- _YOUR ASSIGNMENT_: What is needed is each line of the data below that holds the string "liver".

BEGIN ENTRIES SUPPLIED

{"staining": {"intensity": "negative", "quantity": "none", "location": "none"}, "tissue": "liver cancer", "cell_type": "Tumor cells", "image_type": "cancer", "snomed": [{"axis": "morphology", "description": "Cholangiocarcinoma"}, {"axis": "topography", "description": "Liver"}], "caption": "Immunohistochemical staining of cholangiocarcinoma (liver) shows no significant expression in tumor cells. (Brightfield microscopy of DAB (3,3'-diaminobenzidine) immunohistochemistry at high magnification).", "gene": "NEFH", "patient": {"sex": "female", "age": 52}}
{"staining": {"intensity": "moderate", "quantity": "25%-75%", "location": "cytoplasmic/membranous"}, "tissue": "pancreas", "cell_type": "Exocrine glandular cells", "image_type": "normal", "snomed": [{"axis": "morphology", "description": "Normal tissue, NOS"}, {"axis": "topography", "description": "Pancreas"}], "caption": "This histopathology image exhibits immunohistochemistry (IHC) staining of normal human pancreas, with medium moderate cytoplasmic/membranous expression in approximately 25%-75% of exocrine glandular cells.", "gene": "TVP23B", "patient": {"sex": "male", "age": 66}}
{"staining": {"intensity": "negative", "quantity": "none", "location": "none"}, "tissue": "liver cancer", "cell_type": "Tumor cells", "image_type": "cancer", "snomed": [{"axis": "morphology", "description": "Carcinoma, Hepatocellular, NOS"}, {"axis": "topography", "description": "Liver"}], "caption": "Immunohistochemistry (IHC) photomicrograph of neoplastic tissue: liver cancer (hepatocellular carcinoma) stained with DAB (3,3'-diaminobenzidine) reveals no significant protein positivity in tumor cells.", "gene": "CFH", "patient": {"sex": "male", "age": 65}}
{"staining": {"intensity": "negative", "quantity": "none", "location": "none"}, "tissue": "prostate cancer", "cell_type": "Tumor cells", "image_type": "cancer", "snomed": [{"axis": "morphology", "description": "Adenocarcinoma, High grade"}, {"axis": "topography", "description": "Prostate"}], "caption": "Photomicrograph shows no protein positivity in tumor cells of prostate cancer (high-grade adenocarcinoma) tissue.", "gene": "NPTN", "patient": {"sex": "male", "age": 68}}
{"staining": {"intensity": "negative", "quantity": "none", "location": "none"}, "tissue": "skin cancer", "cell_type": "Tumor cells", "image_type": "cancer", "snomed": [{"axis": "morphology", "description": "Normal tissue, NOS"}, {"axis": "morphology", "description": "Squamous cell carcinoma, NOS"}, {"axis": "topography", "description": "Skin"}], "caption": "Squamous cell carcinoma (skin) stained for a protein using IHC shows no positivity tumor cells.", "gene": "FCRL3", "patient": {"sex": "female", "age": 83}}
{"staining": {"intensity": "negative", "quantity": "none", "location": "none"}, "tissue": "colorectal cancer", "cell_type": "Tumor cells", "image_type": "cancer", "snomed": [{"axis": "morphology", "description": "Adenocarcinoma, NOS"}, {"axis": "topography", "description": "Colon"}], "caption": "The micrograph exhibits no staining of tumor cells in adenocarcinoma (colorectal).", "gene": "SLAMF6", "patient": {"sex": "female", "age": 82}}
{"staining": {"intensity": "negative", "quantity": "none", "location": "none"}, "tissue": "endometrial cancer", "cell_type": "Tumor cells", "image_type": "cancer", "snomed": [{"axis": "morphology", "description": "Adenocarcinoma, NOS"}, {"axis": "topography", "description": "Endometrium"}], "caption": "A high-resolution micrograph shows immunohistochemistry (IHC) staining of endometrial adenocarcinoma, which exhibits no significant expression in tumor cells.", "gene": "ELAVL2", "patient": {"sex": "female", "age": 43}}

END ENTRIES SUPPLIED

- _FINAL ANSWER_:
{"staining": {"intensity": "negative", "quantity": "none", "location": "none"}, "tissue": "liver cancer", "cell_type": "Tumor cells", "image_type": "cancer", "snomed": [{"axis": "morphology", "description": "Cholangiocarcinoma"}, {"axis": "topography", "description": "Liver"}], "caption": "Immunohistochemical staining of cholangiocarcinoma (liver) shows no significant expression in tumor cells. (Brightfield microscopy of DAB (3,3'-diaminobenzidine) immunohistochemistry at high magnification).", "gene": "NEFH", "patient": {"sex": "female", "age": 52}}
{"staining": {"intensity": "negative", "quantity": "none", "location": "none"}, "tissue": "liver cancer", "cell_type": "Tumor cells", "image_type": "cancer", "snomed": [{"axis": "morphology", "description": "Carcinoma, Hepatocellular, NOS"}, {"axis": "topography", "description": "Liver"}], "caption": "Immunohistochemistry (IHC) photomicrograph of neoplastic tissue: liver cancer (hepatocellular carcinoma) stained with DAB (3,3'-diaminobenzidine) reveals no significant protein positivity in tumor cells.", "gene": "CFH", "patient": {"sex": "male", "age": 65}}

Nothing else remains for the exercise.